> _To do_:
Copy word for word the part of the comment thread on Houston's downtown tunnels starting with "Are the tunnels" and going on through "just want lunch.".

> _Passage provided_:
COMMENT OF THE DAY: GETTING HOOKED IN TO THE HOUSTON UNDERGROUND “The condo where I live is connected to the tunnels. It makes it very easy [to get] to and from work, home for lunch, etc. And during the rush hours I don’t have to worry about avoiding cars, delivery trucks, and unsightly ‘street people’ hanging out around Main Street Square. I hope that many of these new residential developments downtown can be connected to the tunnel system.” [Walker, commenting on Comment of the Day: Fighting Tunnel Vision on Downtown’s Pedestrian Experience] Illustration: Lulu
My condo is across the street from a building connected to the tunnel system. I walk above ground everyday to work (unless it absolutely pouring rain) and never use the tunnels for lunch. It’s a depressing non-place and one of the major benefits to living and working downtown is being able to clear your mind during the commute walk while experiencing the wonderful architecture and street scene.
one man’s “street scene” is another man’s toilet
Walker, spiteful, et.al. – The more shelter you seek from aspects of the city you don’t like the less of a member of the community you are. Insularity and vacuous empathy might be proud themes for conservatives but they certainly aren’t noble characteristics.
Street people huh? Okay guy.
I”ll take “unsightly street people” over snobby mole people any day.
Are the tunnels not a unique aspect of the city?
Typical Eloi rookie mistake.
Methinks Walker was trying to get comment of the day.
Being an SJW must be so exhausting. I don’t need to circumnavigate mentally ill homeless people urinating on a street corner to know they exist or to feel empathy for their plight. I also don’t need to spend every waking moment contemplating my role in the community. Sometimes I just want lunch.
WHY HOUSTON STINKS & WHAT TO DO ABOUT IT: A MODEST PROPOSAL
Obviously, we can’t put the homeless into homes because that would offend our Southern values, and we can’t put them on plantations because we have no use for them there. What with huge chip-and-satellite-controlled machines working the fields now.
But that does not mean we can’t place a few Texas Outhouses or Pots of Gold in strategic locations to address the collateral issues of human waste. Their deployment could be adjusted as needed, based on sidewalk-by-sidewalk air quality readings. There’s gotta be an app for that. Sooner or later.
To be sure, the construction-zone latrines and nearby mud-pits may currently provide some interim relief, but they are only a temporary answer to the time-tested predictability of the incessant calls of nature.
Come to think of if, we have car-washes and dog-washes. Why can’t be we have some coin or token-operated outdoor bum washes, too? With pieces of tarp hung front and back to spare the faint-of-heart the visuals, as the olfactory situation is being addressed, and the bacteria accumulations are being abated? And if minimal standards of hygiene cannot be maintained based solely on the grateful cooperation of the target population, perhaps HPD or Sheriff’s deputies (with the able assistance of law-abiding carriers ready to discharge their civic duty as auxiliaries with pride and pizzazz), could round up the bums once a week and give them a good lathering, and a delousing, as needed, before putting them back on the streets;– once these seasoned city-dwellers are fit again to represent the Texas miracle to out-of-town visitors roaming the Downtown streets, wondering what that Houston-Inspired-buzz is all about.

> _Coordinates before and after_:
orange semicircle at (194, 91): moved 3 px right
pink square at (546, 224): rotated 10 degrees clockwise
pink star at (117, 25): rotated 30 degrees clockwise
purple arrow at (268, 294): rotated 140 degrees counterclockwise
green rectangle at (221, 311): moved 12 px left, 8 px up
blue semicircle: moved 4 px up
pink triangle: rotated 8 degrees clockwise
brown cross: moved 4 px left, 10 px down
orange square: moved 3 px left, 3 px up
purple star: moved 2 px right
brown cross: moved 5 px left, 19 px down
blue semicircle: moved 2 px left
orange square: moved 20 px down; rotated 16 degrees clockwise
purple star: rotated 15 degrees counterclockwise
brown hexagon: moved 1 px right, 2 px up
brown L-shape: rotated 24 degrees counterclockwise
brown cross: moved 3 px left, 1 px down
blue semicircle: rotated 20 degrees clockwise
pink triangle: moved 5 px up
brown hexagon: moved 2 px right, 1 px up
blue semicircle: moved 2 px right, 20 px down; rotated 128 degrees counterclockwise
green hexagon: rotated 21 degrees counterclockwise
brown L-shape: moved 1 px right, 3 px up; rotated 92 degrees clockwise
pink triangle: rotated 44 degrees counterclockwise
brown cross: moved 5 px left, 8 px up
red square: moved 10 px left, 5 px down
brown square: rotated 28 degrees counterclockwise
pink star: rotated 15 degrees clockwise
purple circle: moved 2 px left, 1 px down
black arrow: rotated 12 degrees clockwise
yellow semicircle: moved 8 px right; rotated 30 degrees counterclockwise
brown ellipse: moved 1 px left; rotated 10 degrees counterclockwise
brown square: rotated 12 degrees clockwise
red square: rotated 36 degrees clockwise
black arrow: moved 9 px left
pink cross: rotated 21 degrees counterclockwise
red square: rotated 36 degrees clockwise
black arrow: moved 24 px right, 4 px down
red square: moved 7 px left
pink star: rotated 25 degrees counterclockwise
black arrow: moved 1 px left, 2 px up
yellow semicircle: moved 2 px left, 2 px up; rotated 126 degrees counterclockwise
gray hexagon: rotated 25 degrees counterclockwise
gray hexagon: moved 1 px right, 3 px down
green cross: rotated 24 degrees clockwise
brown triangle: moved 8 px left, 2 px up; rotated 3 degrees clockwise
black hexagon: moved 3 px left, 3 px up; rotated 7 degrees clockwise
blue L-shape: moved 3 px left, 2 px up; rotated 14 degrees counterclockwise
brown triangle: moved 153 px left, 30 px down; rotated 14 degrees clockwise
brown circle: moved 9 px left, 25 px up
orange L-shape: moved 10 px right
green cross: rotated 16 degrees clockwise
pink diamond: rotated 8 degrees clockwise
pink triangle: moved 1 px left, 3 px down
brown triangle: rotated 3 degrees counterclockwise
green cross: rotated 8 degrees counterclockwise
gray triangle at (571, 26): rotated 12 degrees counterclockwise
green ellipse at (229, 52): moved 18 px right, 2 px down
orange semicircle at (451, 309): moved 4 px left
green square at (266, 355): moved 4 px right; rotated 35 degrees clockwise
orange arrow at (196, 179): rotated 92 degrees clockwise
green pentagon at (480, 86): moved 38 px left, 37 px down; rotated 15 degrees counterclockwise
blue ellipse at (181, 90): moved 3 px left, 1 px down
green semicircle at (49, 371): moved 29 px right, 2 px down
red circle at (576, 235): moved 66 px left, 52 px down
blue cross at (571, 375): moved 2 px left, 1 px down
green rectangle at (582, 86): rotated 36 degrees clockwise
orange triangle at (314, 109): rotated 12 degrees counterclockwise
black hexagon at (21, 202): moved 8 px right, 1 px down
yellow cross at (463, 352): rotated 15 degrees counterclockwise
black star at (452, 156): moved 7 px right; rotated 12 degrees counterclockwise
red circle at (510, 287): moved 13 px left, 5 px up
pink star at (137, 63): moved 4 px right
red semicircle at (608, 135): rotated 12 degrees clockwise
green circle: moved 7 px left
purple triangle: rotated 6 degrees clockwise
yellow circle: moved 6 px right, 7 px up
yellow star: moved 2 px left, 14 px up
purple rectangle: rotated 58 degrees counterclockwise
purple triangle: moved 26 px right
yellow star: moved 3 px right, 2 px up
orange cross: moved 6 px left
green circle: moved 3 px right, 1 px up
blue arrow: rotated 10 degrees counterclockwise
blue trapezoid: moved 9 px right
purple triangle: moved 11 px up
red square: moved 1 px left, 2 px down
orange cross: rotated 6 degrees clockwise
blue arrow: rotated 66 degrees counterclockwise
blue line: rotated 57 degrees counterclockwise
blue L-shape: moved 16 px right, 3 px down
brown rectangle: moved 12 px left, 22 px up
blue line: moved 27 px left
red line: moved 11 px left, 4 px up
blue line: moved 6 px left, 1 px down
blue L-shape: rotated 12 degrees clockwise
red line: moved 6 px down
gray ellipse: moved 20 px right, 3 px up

> _Your solution_:
Are the tunnels not a unique aspect of the city?
Typical Eloi rookie mistake.
Methinks Walker was trying to get comment of the day.
Being an SJW must be so exhausting. I don’t need to circumnavigate mentally ill homeless people urinating on a street corner to know they exist or to feel empathy for their plight. I also don’t need to spend every waking moment contemplating my role in the community. Sometimes I just want lunch.